First Author  Schell H Year  2012
Journal  PLoS One Volume  7
Issue  11 Pages  e50245
PubMed ID  23209687 Mgi Jnum  J:195450
Mgi Id  MGI:5484490 Doi  10.1371/journal.pone.0050245
Citation  Schell H, et al. (2012) Impaired c-Fos and polo-like kinase 2 induction in the limbic system of fear-conditioned alpha-synuclein transgenic mice. PLoS One 7(11):e50245
abstractText  alpha-Synuclein (alphaSYN) is genetically and neuropathologically linked to a spectrum of neurodegenerative diseases including Parkinson's disease, dementia with Lewy bodies, and related disorders. Cognitive impairment is recapitulated in several alphaSYN transgenic mouse lines. However, the mechanisms of dysfunction in affected neurons are largely unknown. Here we measured neuronal activity induced gene products in the limbic system of alphaSYN transgenic mice upon fear conditioning (FC).
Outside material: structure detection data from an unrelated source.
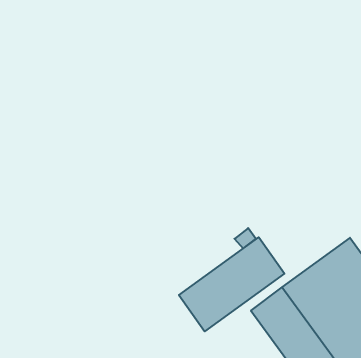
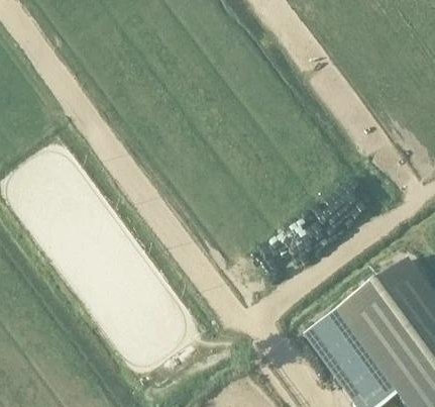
building: [179,237,284,331] -> none

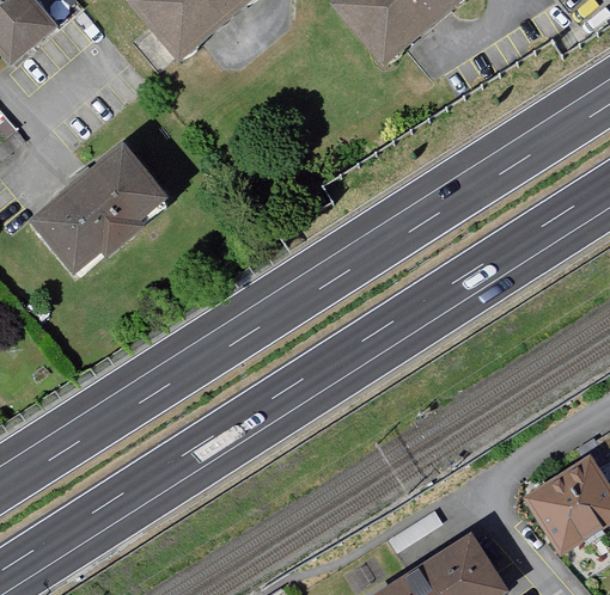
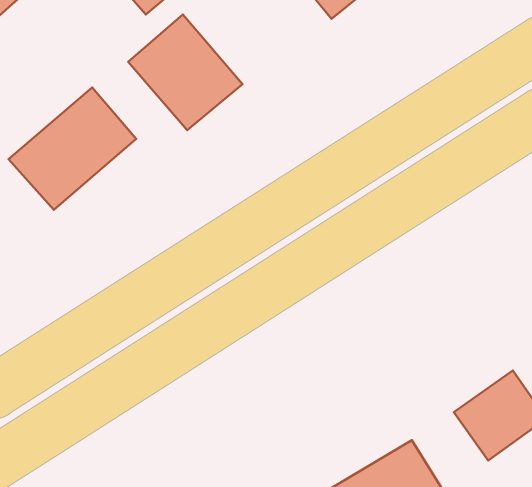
building: none -> [128,15,243,130]

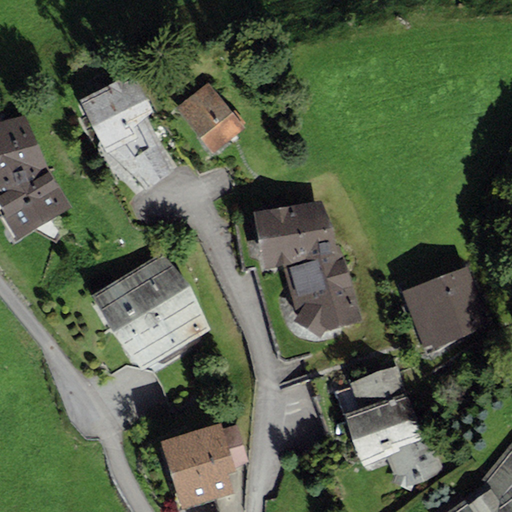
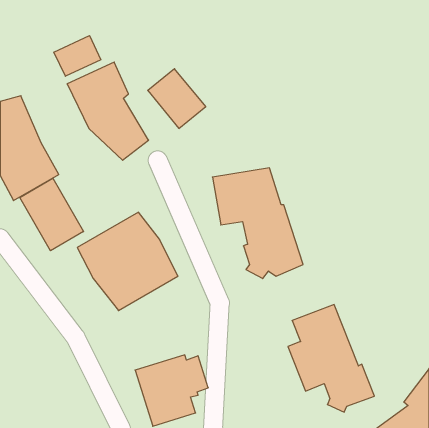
building: none -> [54,36,101,76]
building: none -> [20,178,84,251]
building: [403,265,492,352] -> none

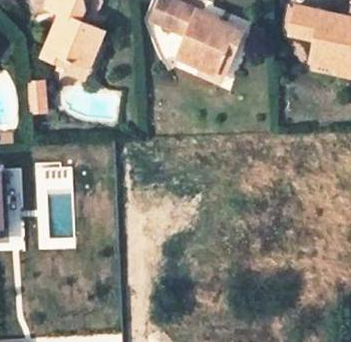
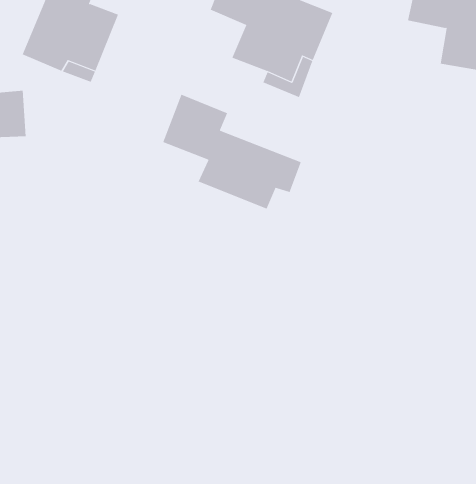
building: none -> [163,94,302,209]

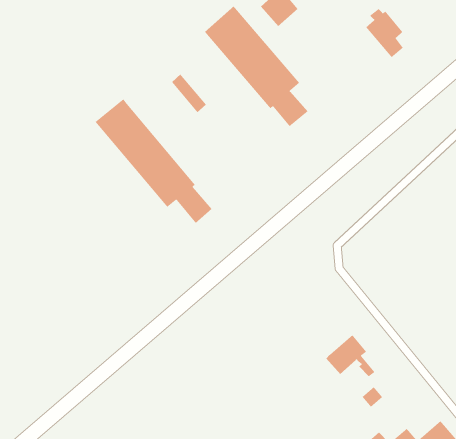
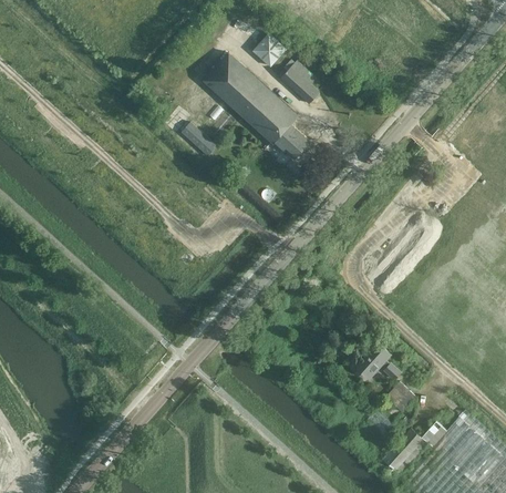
building: [365,8,404,58] -> [282,62,320,106]
building: [95,99,213,224] -> none

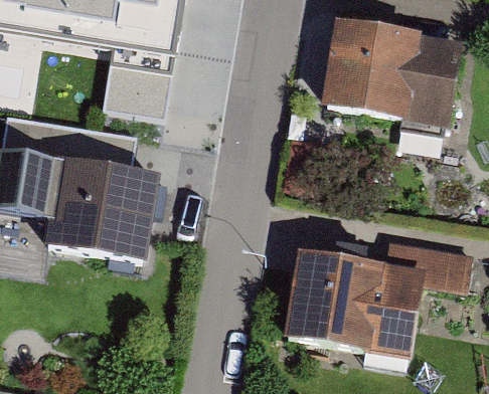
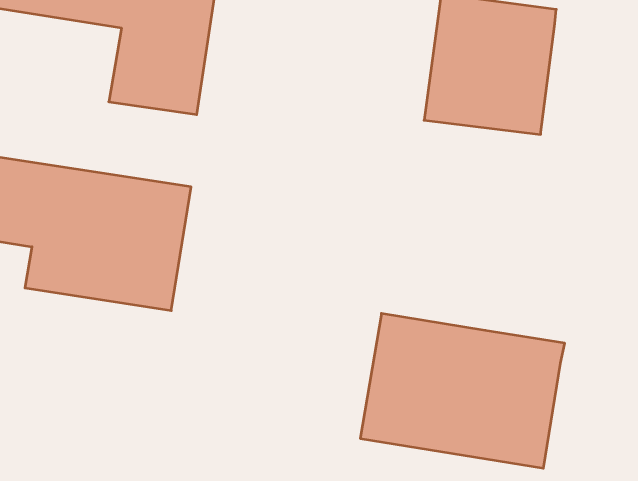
building: [406,42,462,127] -> none
building: [367,233,471,289] -> none

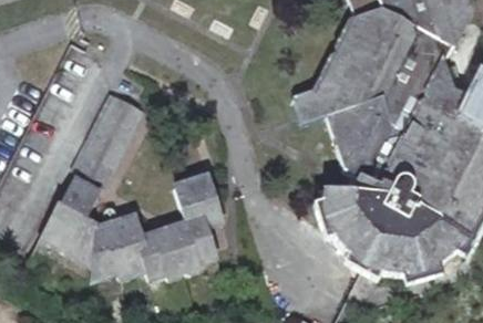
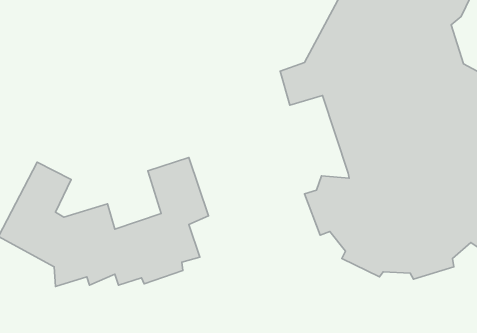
building: [74,84,146,176] -> none

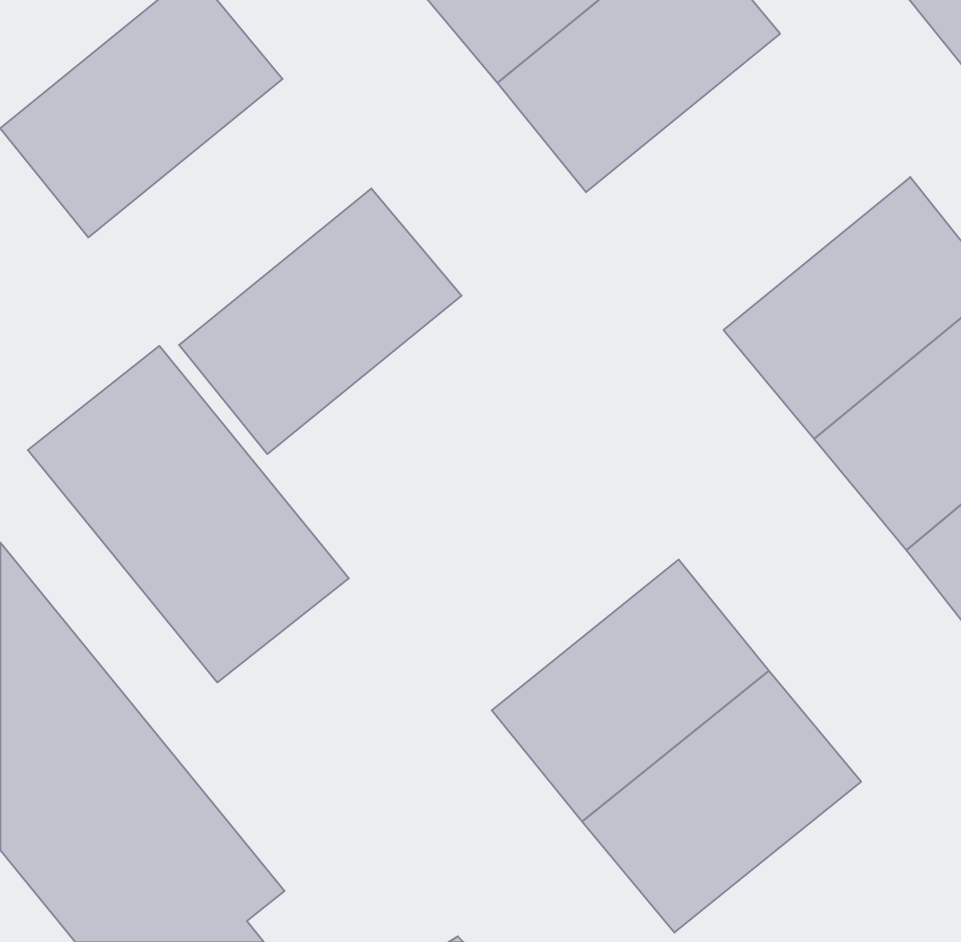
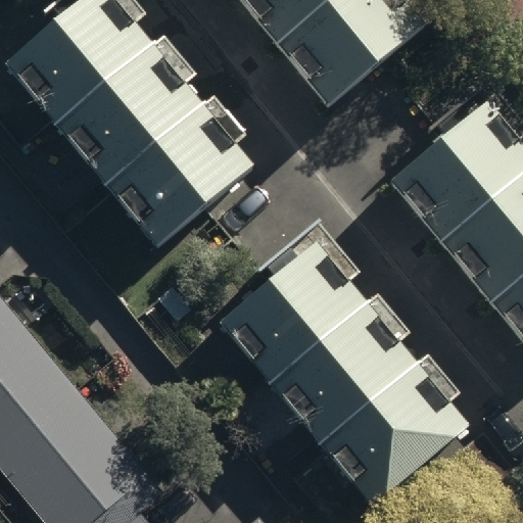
building: none -> [49,43,202,187]
building: [28,346,349,682] -> none
building: none -> [218,243,369,385]

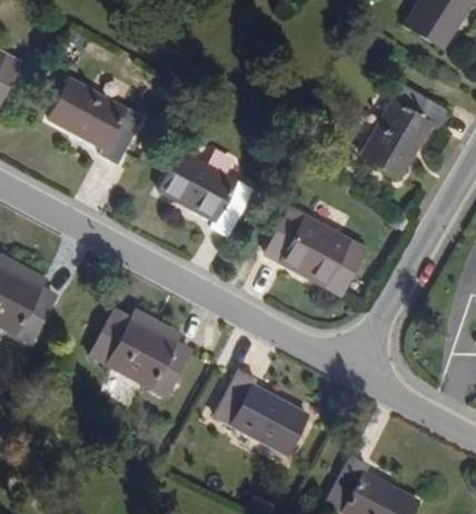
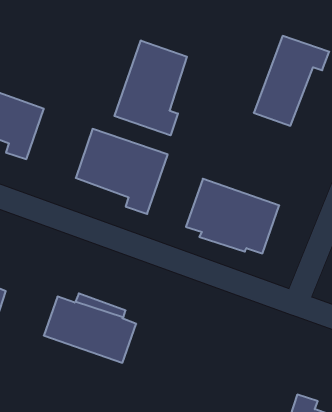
building: none -> [114,40,187,135]
building: [226,369,314,449] -> none

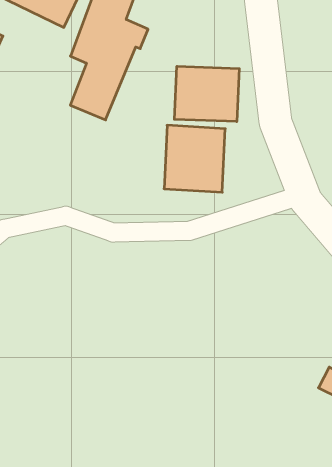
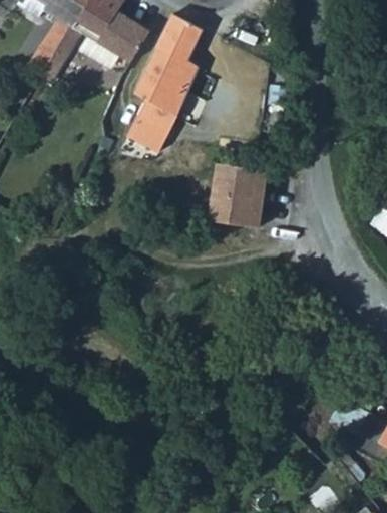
building: [174,66,239,122] -> none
Induction of the synaptic plasticity marker c-Fos was significantly reduced in the amygdala and hippocampus of (Thy1)-h[A30P]alphaSYN transgenic mice in an age-dependent manner. Similarly, the neuronal activity inducible polo-like kinase 2 (Plk2) that can phosphorylate alphaSYN at the pathological site serine-129 was up-regulated in both brain regions upon FC. Plk2 inductions were also significantly impaired in aged (Thy1)-h[A30P]alphaSYN transgenic mice, both in the amygdala and hippocampus. Plk2 inductions in the amygdala after FC were paralleled by a small but significant increase in the number of neuronal cell bodies immunopositive for serine-129 phosphorylated alphaSYN in young but not aged (Thy1)-h[A30P]alphaSYN transgenic mice. In addition, we observed in the aged hippocampus a distinct type of apparently unmodified transgenic alphaSYN profiles resembling synaptic accumulations of alphaSYN. Thus, the cognitive decline observed in aged alphaSYN transgenic mice might be due to impairment of neurotransmission and synaptic plasticity in the limbic system by distinct alphaSYN species.